The issue of enforceability of non-compete obligations on consultants is a contentious one. ‘Lawful professional’ as used in Section 27 is interpreted to include consultants and employees. A consultant who provides services to a client on a fulltime basis could be subject to non-compete obligations.
Role of Constitution/Fundamental Rights
Article 21 and 19 (1) (g) of the Indian Constitution guarantee fundamental right to practice profession and right to livelihood. This right is subject to the authority of law and not unqualified, although such restrictions must be reasonable and in accordance with public interest.
In the case of Pepsi Foods Ltd. & Others v.

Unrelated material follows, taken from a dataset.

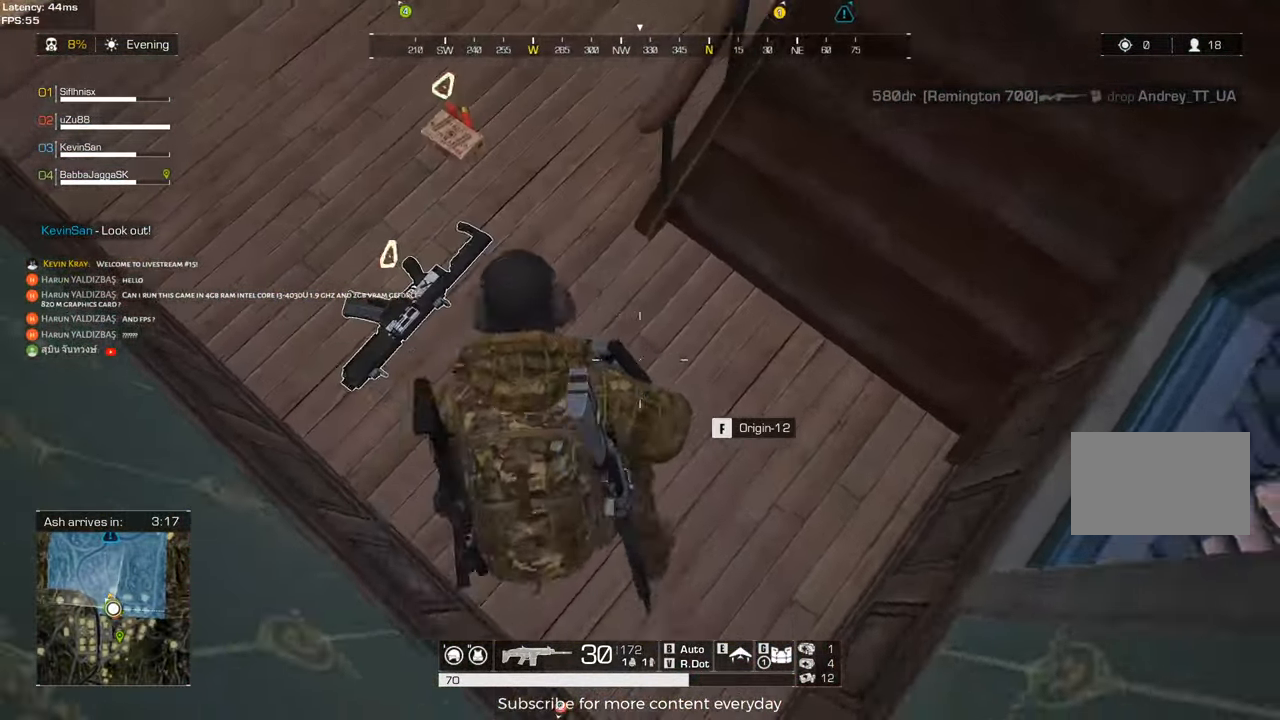
{"keys": ["c", "d", "shift", "w"], "mouse": [], "events": [[150, "a", "up"], [233, "w", "down"], [283, "d", "down"], [417, "c", "down"], [417, "shift", "down"]]}
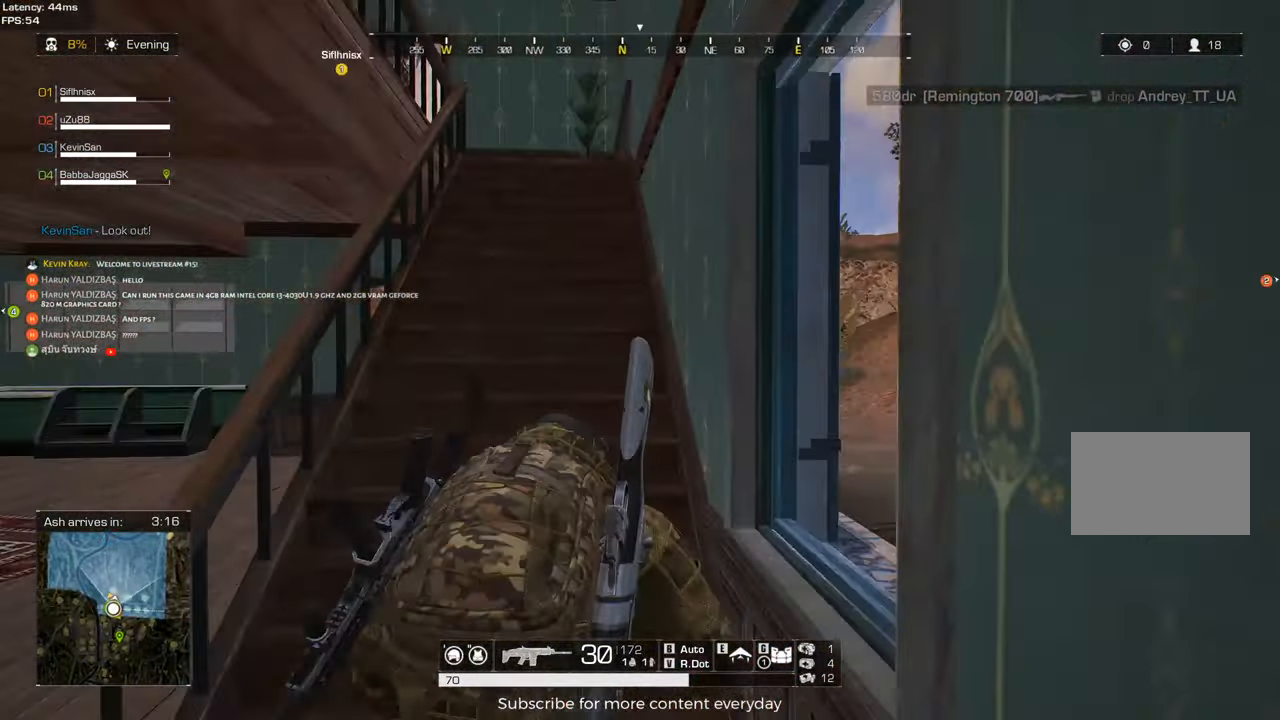
{"keys": ["shift", "w"], "mouse": [], "events": [[17, "c", "up"], [117, "d", "up"], [150, "a", "down"], [300, "a", "up"]]}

Bharat Coca-Cola Holdings Pvt. Ltd. and Ors., the enforceability of the negative covenant restraining employees from employment elsewhere was viewed as ‘economic terrorism.’ Post-employment restrictions were held to be invalid, in violation of Article 19 (1) (g) of the Constitution.

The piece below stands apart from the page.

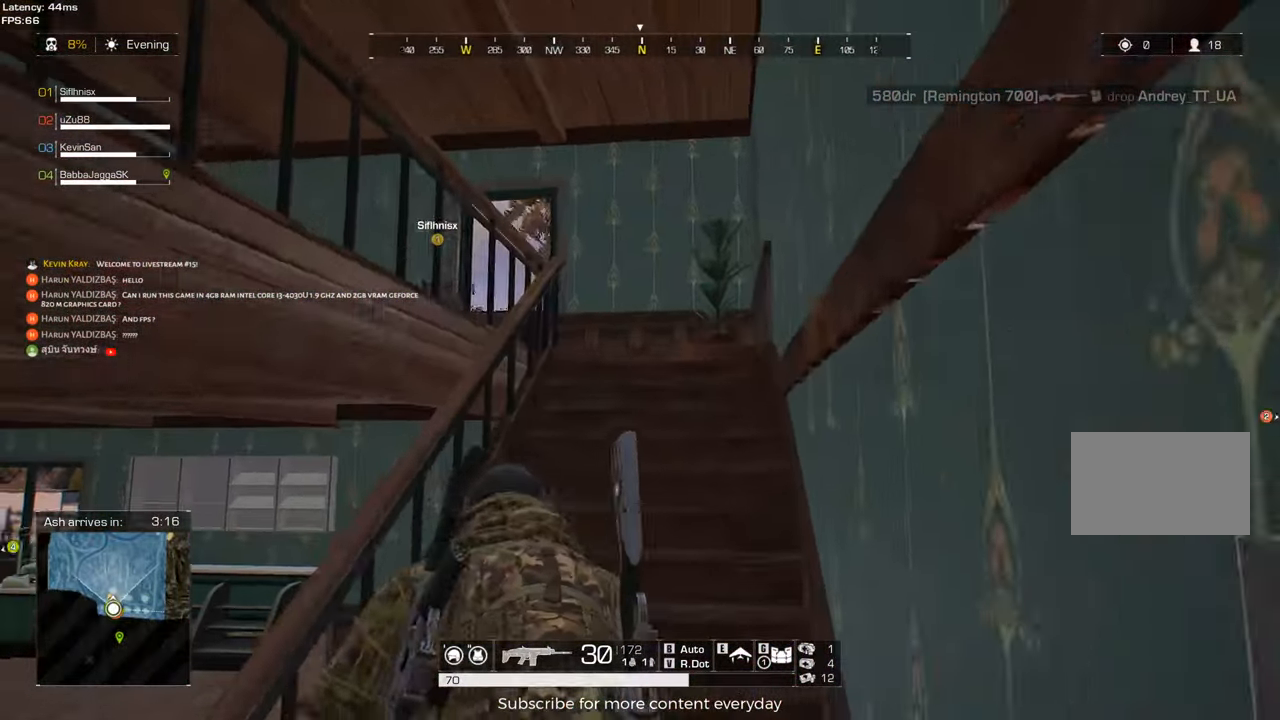
{"keys": ["d", "shift", "w"], "mouse": [], "events": [[83, "d", "down"]]}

To Conclude, The validity of non-compete clauses vary from country to country. In this aspect of contract law, the Indian law has parted from the English law. English law is flexible, governed by the judicial precedents in contrast to the rigid Indian law which, in this context, is governed by Section 27 of the Indian Contract Act, 1872. After much evolvement, in the present day English law, general restraint is completely void and partial restrain is permissible so long as it is reasonable, according to the English judges. “Reasonableness” would be the appropriate matter for creating better terms of agreement between employer and employee for their interests in the present day context. The recent trends of the Indian Judiciary leaning towards validating the non-compete clauses to a reasonable and just extent in agreements is an indication of change.”
It is essential that foreign investors in India need to be aware about the current and changing consequences of Section 27, as they organize their employment relationships and incentives with management.
Indian courts in this aspect fail to find a wider and effective scenario as seen in foreign countries. Article 21 and 19 (1) (g) of the Constitution of India guarantees the right to livelihood, making the enforcement of non-compete clauses in India problematic. Even with the difficulties in its effective operation, it is appropriate to acknowledge that the socio- legal, economical & corporate circumstances have changed and developed in India and abroad.